(Material provided)
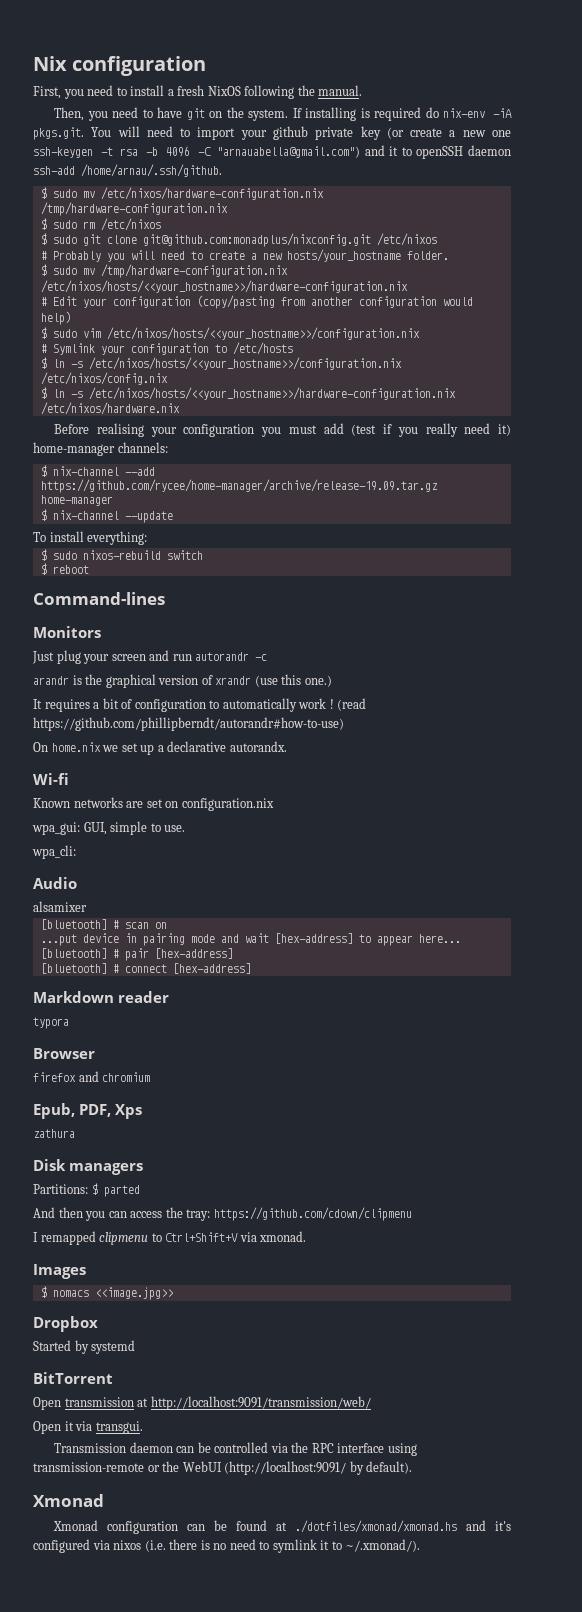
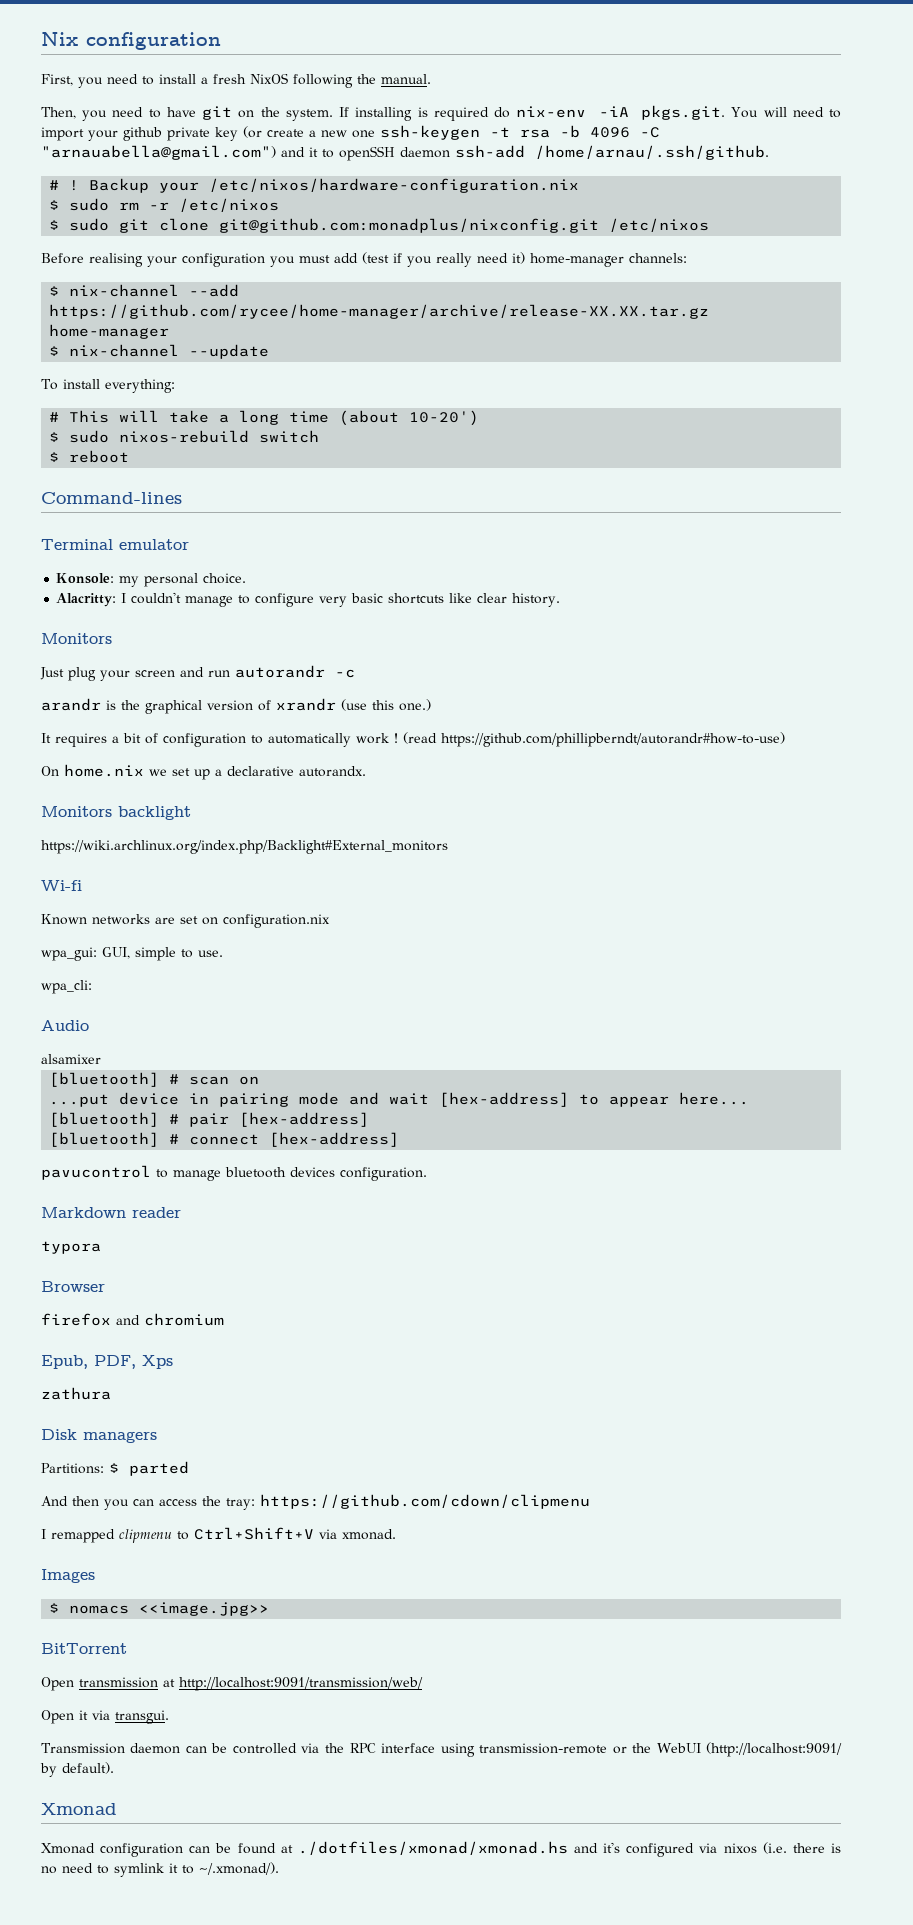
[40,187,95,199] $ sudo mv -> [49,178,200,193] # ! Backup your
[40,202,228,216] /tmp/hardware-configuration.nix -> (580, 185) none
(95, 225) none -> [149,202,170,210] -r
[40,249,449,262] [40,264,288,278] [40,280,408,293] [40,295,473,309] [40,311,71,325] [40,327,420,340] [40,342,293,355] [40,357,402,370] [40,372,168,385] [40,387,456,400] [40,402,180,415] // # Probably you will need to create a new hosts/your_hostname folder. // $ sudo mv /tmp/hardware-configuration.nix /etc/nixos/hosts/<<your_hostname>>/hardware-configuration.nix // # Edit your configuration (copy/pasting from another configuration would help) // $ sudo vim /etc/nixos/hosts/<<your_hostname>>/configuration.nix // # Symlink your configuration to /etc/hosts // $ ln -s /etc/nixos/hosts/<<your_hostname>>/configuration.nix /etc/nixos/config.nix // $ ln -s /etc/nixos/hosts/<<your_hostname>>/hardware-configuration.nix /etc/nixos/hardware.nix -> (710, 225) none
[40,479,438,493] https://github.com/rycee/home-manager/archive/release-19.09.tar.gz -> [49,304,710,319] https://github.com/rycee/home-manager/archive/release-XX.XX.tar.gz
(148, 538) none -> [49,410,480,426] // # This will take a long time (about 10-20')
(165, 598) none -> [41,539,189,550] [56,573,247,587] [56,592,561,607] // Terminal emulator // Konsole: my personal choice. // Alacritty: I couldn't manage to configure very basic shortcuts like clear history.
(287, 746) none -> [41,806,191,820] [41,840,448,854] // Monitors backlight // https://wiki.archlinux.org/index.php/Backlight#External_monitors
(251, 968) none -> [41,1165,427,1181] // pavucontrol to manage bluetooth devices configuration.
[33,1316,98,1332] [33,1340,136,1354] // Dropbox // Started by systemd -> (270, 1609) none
(End Material provided)
### To do
In the listing above, find the line containing "[40,202,228,216] /tmp/hardware-configuration.nix ->" and the line containing "(95, 225) none -> [149,202,170,210] -r", then quote both, plus every line between them, exactly as written.

### Answer to the exercise
[40,202,228,216] /tmp/hardware-configuration.nix -> (580, 185) none
(95, 225) none -> [149,202,170,210] -r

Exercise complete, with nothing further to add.